Book Review: The Life of the World to Come
August 01 2016

I want you to take a chance on a book.  If we’re honest, almost every book we pick up is a risk.  What if it’s no good?  What if we waste all of our time reading it and are left unsatisfied?  What if it’s “important” or “lyrical” but we hate it?  Maybe it’s considered a great and important work — but what if we can’t even get into it?  On the other hand, what if it’s amazingly good?  What if we finish reading it and we can’t let the characters go?  Or, what if it’s a fun, trashy read and we risk letting people know that we like fun, trashy reads?  So many what ifs.  Almost as many what ifs as books.

However, sometimes you can take a risk and it can pay off superbly.  I don’t spend much time with new fiction; I like to wait a few years for the wheat and chaff to separate, for the cream to rise, for me not to waste time.  But, I had time to kill.  I promised I would pick up an advanced reader copy among the dozens in the Bookstore, and I had promised I would write a quick blurb.  The book I finally (reluctantly) picked up was The Life of the World to Come, by Dan Cluchey.  

The risks?  Many.  This is Cluchey’s first novel.  For every first novel in a very successful career, or for every one-hit wonder, there are hundreds of books forgotten, many deservedly.  Dan Cluchey was an adviser and writer for the Obama administration and worked on health care reform.  Politics aside, how many hearts beat faster at the soaring rhetoric of a speech on health care?  The cover is navy blue with depressing looking stick people.  The story?  Leo and Fiona fall in love and break up.   Leo is a defending an inmate on death row who absolutely refuses to help his own case.   This is the stuff dreams are made of, if you like dreams that have you leaking tears.

Early on, Leo tells us that, “I am not a sudden person, but something in her chased that all away”.  Likewise, I am not a sudden person, but something in this book grabbed me and held on.  Forget everything I’ve told you, every reason not to read this book.  The writing is buoyant, at times almost luminous—and isn’t that a word overused in book reviews?  Leo and his friends are just leaving school and entering the “real” world and the writing takes me back to the great conversations of college, when topics were weighty and friends were witty and possibilities seemed limitless.  After, we follow Leo through his break-up, we follow Leo through his work with Michael, the death row inmate who may not be saved, and these walks are parallel.  The tale isn’t linear; we jump through time a bit, and we hop from idea to idea.  For the most part, this is deftly done.  The story is gentle and some readers have suggested it doesn’t have much of a plot.  I know what they mean, but this is a book about life, and life isn’t an action-adventure movie with explosions in every scene.  In living, some moments are pivotal and some are just moments — but isn’t that where the real meat is?  

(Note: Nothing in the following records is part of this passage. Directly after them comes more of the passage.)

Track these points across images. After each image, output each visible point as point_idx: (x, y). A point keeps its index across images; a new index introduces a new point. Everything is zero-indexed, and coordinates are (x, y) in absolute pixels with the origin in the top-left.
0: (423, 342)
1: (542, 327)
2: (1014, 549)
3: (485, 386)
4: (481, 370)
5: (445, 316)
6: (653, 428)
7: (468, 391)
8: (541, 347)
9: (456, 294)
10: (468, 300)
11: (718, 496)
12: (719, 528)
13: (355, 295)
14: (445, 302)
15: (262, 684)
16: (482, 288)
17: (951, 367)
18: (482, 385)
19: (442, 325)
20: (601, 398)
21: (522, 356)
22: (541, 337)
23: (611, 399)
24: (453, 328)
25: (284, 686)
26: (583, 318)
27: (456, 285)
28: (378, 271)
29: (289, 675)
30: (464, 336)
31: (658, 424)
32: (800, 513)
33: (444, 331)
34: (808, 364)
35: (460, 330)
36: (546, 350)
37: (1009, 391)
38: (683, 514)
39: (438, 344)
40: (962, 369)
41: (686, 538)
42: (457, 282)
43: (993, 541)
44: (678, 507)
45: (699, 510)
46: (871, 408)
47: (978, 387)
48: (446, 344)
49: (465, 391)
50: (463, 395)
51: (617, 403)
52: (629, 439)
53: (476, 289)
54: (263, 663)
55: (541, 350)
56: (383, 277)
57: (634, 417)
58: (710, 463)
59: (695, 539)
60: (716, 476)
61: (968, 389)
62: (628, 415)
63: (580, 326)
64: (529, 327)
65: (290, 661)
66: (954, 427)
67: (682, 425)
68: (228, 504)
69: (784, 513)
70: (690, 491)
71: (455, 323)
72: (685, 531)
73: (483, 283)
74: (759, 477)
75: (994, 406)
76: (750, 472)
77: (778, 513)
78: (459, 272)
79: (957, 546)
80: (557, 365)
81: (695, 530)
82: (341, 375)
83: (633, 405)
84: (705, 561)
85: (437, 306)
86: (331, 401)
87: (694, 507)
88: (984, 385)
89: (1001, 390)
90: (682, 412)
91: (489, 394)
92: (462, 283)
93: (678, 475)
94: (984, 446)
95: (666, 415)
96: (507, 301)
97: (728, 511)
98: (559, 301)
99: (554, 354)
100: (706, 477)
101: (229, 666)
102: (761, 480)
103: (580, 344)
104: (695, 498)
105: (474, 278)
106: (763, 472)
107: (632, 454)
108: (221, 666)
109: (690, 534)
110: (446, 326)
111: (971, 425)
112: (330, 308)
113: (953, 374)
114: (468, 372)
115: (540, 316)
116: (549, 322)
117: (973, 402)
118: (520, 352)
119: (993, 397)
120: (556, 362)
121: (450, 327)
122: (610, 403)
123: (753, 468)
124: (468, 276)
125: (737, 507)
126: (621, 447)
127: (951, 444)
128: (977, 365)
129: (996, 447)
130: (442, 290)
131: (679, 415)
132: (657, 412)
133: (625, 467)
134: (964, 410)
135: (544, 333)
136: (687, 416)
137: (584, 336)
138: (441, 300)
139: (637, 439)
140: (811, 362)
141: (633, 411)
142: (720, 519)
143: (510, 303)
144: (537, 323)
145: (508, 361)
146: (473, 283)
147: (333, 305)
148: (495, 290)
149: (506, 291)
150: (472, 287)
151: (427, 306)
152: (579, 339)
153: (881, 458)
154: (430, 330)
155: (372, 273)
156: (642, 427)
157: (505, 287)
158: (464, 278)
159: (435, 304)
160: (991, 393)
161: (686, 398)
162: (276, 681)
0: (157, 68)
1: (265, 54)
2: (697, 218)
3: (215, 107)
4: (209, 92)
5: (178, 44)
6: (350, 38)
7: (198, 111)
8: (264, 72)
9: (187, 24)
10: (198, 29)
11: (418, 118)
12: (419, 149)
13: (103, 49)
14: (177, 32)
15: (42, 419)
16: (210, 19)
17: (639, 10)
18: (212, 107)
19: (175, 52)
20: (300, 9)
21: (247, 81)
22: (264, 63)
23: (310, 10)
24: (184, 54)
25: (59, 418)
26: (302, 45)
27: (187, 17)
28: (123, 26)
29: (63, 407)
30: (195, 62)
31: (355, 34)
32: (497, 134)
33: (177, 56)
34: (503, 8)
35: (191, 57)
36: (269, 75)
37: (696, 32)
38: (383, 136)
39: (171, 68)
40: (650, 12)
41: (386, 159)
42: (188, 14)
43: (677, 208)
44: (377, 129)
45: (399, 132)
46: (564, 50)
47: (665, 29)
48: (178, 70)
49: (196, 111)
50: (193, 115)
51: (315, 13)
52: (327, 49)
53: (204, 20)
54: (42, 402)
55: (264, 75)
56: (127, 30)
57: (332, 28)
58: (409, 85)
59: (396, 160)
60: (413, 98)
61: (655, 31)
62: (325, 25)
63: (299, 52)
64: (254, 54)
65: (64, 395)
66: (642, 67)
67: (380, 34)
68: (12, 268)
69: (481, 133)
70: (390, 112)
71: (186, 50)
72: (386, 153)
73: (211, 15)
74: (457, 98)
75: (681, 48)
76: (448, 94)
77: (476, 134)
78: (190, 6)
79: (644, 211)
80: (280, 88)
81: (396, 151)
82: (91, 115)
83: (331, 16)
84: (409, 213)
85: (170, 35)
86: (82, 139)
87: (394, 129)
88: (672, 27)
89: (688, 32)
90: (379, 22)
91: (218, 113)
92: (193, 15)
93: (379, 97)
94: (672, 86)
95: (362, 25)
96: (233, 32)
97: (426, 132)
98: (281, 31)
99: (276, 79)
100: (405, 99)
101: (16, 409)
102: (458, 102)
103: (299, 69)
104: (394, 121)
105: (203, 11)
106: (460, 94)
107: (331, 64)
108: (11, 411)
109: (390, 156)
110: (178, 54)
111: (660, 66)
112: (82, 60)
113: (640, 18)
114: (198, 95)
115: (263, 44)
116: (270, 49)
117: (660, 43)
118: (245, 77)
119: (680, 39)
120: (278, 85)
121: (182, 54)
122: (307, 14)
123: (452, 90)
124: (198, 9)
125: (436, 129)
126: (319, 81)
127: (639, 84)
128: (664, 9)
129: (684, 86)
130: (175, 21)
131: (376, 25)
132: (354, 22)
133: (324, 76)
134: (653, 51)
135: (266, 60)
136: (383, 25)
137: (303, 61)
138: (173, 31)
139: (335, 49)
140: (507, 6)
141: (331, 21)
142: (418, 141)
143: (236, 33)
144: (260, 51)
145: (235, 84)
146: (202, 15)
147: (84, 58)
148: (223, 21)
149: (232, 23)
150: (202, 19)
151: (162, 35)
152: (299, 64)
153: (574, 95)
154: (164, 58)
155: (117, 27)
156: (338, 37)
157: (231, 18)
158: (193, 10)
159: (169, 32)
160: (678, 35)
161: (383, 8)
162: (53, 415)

As Leo worries about the world that is, the worlds that are to come, and the infinite possibilities of all the possible worlds, he finally learns to be in the present and to be content.  My problem with so many modern novels is that people don’t often just live — life must be imbued with great meaning, great struggle, or great misery.  To steal a line from Leo, “It isn’t what you wanted, but, you know, it’s actually even better, because it’s what’s here.”  Life is what’s here, and sometimes it just has to be lived.